Exercise directions
Look in the material below for the line with "10^355 | 5 |" and the line with "1.24865 × 10^364 | 6 |", then set down exactly those two lines and all lines between, nothing more.
[Data for analysis]
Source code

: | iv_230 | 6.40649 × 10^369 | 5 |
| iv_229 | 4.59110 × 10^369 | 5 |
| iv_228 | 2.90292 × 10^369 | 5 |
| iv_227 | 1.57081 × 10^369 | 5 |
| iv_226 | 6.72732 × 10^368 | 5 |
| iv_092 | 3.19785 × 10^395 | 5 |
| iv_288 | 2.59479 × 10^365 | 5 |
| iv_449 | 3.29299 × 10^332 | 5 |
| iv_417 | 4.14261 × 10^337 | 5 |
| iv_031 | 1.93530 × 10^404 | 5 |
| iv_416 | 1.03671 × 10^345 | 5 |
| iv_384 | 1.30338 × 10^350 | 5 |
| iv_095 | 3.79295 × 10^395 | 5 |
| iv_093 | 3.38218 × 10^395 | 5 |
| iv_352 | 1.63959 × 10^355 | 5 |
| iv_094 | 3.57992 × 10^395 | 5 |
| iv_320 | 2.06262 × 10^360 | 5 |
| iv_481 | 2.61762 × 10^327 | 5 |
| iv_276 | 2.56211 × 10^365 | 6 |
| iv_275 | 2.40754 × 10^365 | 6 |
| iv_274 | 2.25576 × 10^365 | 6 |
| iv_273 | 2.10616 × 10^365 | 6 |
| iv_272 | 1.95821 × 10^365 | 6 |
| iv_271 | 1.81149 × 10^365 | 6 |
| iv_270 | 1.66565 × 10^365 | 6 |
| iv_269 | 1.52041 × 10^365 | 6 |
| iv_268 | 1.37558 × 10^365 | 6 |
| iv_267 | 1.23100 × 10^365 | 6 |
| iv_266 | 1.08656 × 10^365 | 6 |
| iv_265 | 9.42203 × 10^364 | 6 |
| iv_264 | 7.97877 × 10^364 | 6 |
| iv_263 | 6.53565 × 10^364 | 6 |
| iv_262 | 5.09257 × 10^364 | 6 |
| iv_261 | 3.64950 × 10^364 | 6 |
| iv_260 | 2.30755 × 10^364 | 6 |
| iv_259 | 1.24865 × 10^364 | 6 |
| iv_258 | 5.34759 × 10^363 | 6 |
[/Data for analysis]
[Data for analysis]
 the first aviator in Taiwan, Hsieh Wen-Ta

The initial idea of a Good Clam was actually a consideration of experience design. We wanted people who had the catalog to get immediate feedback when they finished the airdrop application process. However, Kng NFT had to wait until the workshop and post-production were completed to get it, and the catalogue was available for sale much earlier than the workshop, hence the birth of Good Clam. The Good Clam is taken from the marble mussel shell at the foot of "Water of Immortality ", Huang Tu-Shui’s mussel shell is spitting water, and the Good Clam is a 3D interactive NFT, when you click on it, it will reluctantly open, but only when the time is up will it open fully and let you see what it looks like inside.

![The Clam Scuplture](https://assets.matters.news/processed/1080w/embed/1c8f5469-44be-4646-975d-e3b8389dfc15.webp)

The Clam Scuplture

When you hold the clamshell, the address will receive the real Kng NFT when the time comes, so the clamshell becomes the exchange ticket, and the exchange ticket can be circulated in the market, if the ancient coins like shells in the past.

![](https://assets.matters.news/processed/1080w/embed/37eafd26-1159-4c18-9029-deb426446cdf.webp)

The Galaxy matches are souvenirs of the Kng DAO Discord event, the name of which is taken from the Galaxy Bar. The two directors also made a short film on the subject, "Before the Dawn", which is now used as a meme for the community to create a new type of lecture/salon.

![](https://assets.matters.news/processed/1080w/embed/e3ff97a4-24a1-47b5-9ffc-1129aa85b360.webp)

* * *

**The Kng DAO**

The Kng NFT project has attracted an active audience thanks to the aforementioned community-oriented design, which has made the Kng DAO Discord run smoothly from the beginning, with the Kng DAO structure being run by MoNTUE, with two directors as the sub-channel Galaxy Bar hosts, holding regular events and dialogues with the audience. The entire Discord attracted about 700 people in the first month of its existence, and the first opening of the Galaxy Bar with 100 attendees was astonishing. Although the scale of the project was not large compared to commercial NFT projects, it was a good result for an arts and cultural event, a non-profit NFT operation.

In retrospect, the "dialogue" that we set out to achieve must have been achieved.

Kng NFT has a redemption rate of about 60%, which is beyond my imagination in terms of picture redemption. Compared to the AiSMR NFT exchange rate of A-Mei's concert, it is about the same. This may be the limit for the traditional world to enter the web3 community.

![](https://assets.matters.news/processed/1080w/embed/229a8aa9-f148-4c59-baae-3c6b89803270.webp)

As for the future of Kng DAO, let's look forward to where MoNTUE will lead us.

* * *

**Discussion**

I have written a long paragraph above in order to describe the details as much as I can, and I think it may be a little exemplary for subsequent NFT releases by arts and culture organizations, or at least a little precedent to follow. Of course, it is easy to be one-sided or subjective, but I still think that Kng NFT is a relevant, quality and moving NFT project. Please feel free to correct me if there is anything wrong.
[/Data for analysis]
Answer area
| iv_352 | 1.63959 × 10^355 | 5 |
| iv_094 | 3.57992 × 10^395 | 5 |
| iv_320 | 2.06262 × 10^360 | 5 |
| iv_481 | 2.61762 × 10^327 | 5 |
| iv_276 | 2.56211 × 10^365 | 6 |
| iv_275 | 2.40754 × 10^365 | 6 |
| iv_274 | 2.25576 × 10^365 | 6 |
| iv_273 | 2.10616 × 10^365 | 6 |
| iv_272 | 1.95821 × 10^365 | 6 |
| iv_271 | 1.81149 × 10^365 | 6 |
| iv_270 | 1.66565 × 10^365 | 6 |
| iv_269 | 1.52041 × 10^365 | 6 |
| iv_268 | 1.37558 × 10^365 | 6 |
| iv_267 | 1.23100 × 10^365 | 6 |
| iv_266 | 1.08656 × 10^365 | 6 |
| iv_265 | 9.42203 × 10^364 | 6 |
| iv_264 | 7.97877 × 10^364 | 6 |
| iv_263 | 6.53565 × 10^364 | 6 |
| iv_262 | 5.09257 × 10^364 | 6 |
| iv_261 | 3.64950 × 10^364 | 6 |
| iv_260 | 2.30755 × 10^364 | 6 |
| iv_259 | 1.24865 × 10^364 | 6 |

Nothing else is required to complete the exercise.